ADR-0018: SQLAlchemy Backend — Two-Class Architecture with Shared Base

Status

Accepted

Context

ID-119 introduces SQL-backed storage. The research (sdd/research/research-sqlalchemy-backend.md, section 3) identified two distinct use cases:

  1. Key-value blob store — read-write, full Backend contract, maps keys to table rows (SQLBlobBackend).
  2. Query materializer — read-only, maps keys to SQL queries, serializes result sets to Parquet/CSV/Arrow (SQLQueryBackend, v2).

Three design options were considered:

Option A — Single backend with mode parameter. One class, SQLAlchemyBackend(mode="blob"|"query"). Fewer imports, simpler registry. But the modes have fundamentally different invariants (read-only vs read-write), different capability sets, and different dependencies (sqlalchemy only vs sqlalchemy + pyarrow). A mode flag spreads if mode == ... branching throughout every method.

Option B — Two concrete backends, shared base. _SQLAlchemyBaseBackend (private ABC) provides engine lifecycle, health check, error mapping, and SQLite detection. SQLBlobBackend and SQLQueryBackend inherit it and implement their own Backend contract. Clean capability contracts, independent evolution, independent dependency extras ([sql] vs [sql-query]).
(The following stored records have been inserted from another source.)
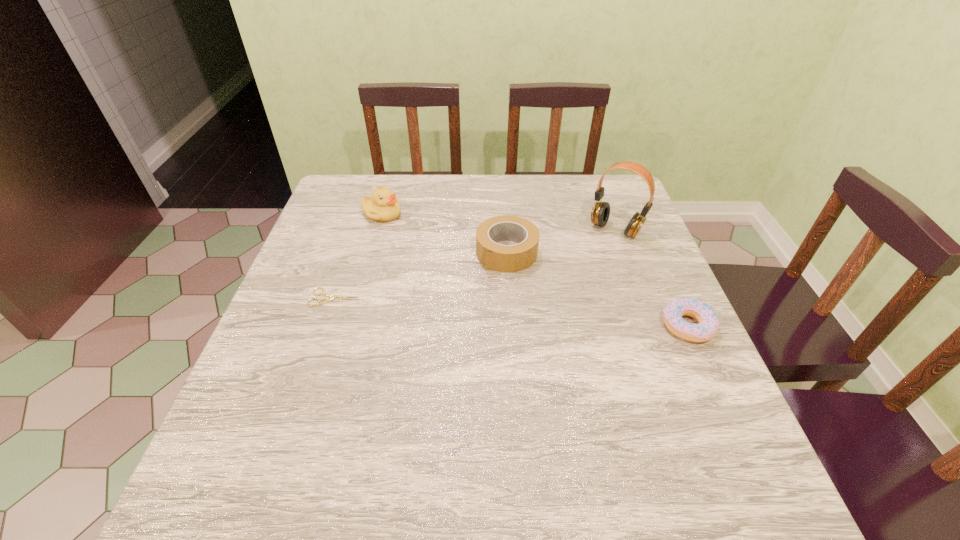
Locate an element on the screen. The image size is (960, 540). the second nearest object is located at coordinates pyautogui.click(x=325, y=300).

Find the location of a particular element. The height and width of the screenshot is (540, 960). the shortest object is located at coordinates (325, 300).

The height and width of the screenshot is (540, 960). Find the location of `doughnut`. doughnut is located at coordinates (708, 321).

I want to click on the fourth tallest object, so (708, 321).

Identify the location of the second tallest object. (383, 206).

This screenshot has height=540, width=960. I want to click on the tallest object, so click(600, 213).

I want to click on the third tallest object, so click(505, 258).

What are the coordinates of `the third object from right to left` in the screenshot? It's located at (505, 258).

This screenshot has width=960, height=540. Find the location of `vacant space situated on the right of the shortest object`. vacant space situated on the right of the shortest object is located at coordinates (512, 298).

The image size is (960, 540). Identify the location of vacant space located 0.200m on the front of the nearest object. (738, 438).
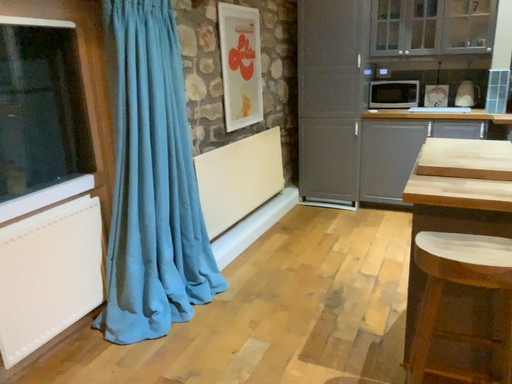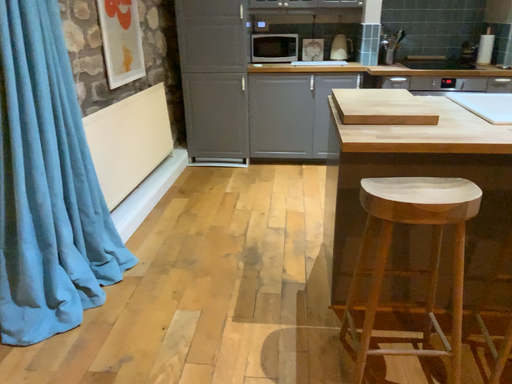
Question: Which way did the camera rotate in the video?

Choices:
 (A) rotated left
 (B) rotated right

Answer: (B)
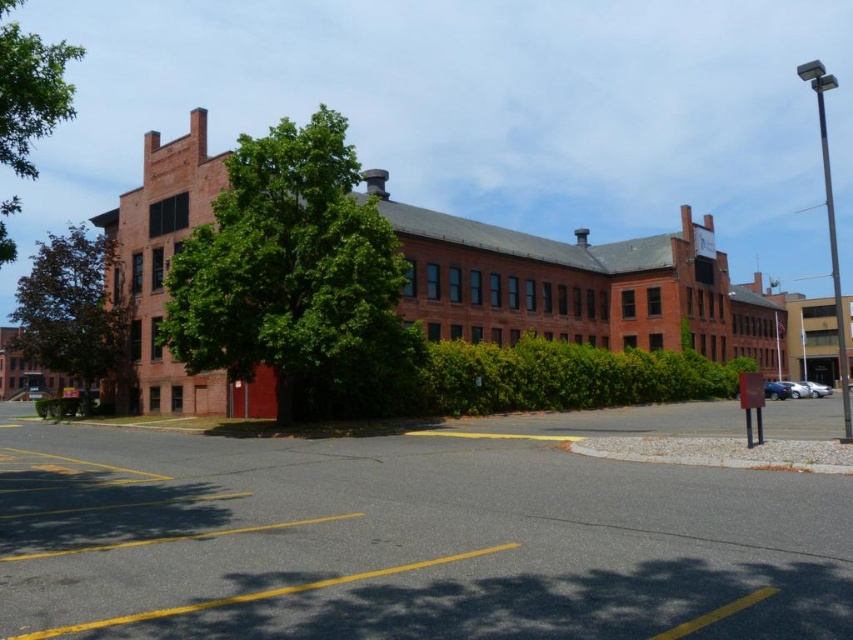
Question: Is black asphalt parking lot at center in front of green leafy tree at center?

Choices:
 (A) yes
 (B) no

Answer: (A)

Question: Based on their relative distances, which object is farther from the green leafy tree at center?

Choices:
 (A) black asphalt parking lot at center
 (B) green leafy tree at upper left

Answer: (B)

Question: Among these objects, which one is farthest from the camera?

Choices:
 (A) green leafy tree at center
 (B) black asphalt parking lot at center

Answer: (A)

Question: Considering the real-world distances, which object is closest to the black asphalt parking lot at center?

Choices:
 (A) green leafy tree at left
 (B) green leafy tree at upper left

Answer: (B)

Question: Does black asphalt parking lot at center come in front of green leafy tree at left?

Choices:
 (A) no
 (B) yes

Answer: (B)

Question: Considering the relative positions of black asphalt parking lot at center and green leafy tree at left in the image provided, where is black asphalt parking lot at center located with respect to green leafy tree at left?

Choices:
 (A) right
 (B) left

Answer: (A)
Option C — No shared base, fully independent. Two unrelated classes. Duplicates engine lifecycle, health check, error mapping, and SQLite PRAGMA setup.

Decision

Option B — Two concrete backends, shared base.

_SQLAlchemyBaseBackend(Backend)   # private, not exported
├── SQLBlobBackend                # v1 — full read-write KV store
└── SQLQueryBackend               # v2 — read-only query materializer

Engine lifecycle: owned vs borrowed

The base accepts exactly one of url: str or engine: Engine:

  • url → creates and owns the engine. close() disposes it.
  • engineborrows it. close() is a no-op.
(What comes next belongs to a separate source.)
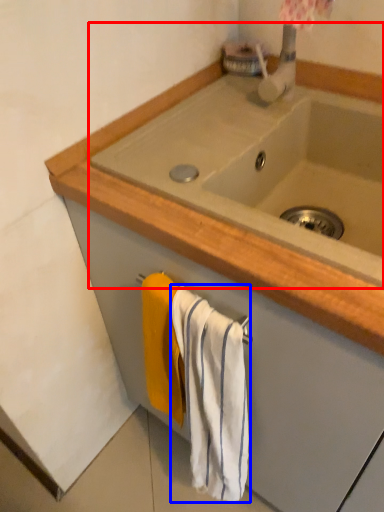
Question: Which point is further to the camera, sink (highlighted by a red box) or bath towel (highlighted by a blue box)?

Choices:
 (A) sink
 (B) bath towel

Answer: (B)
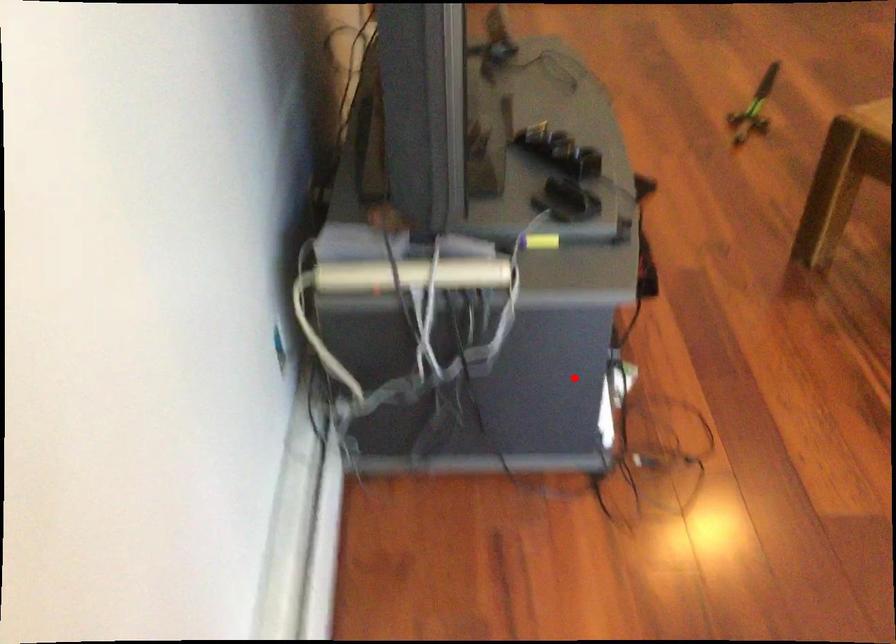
This lets standalone scripts get automatic cleanup while web apps share their connection pool.

Folder semantics: virtual prefixes

Unlike MemoryBackend and LocalBackend (which use explicit folder nodes), SQLBlobBackend uses virtual prefix-based folders — a "folder" is any key prefix that has child keys. This matches the S3/Azure pattern and avoids maintaining a separate folder table or marker rows.

Consequences

  • SQLBlobBackend ships as v1 with sqlalchemy as its only dependency.
  • SQLQueryBackend ships later (v2) with an additional pyarrow dependency.
  • The shared base (_SQLAlchemyBaseBackend) is private API — not exported, not documented for users, free to evolve.
  • Two registry types: "sql-blob" and (future) "sql-query".
  • Two optional extras: [sql] and (future) [sql-query].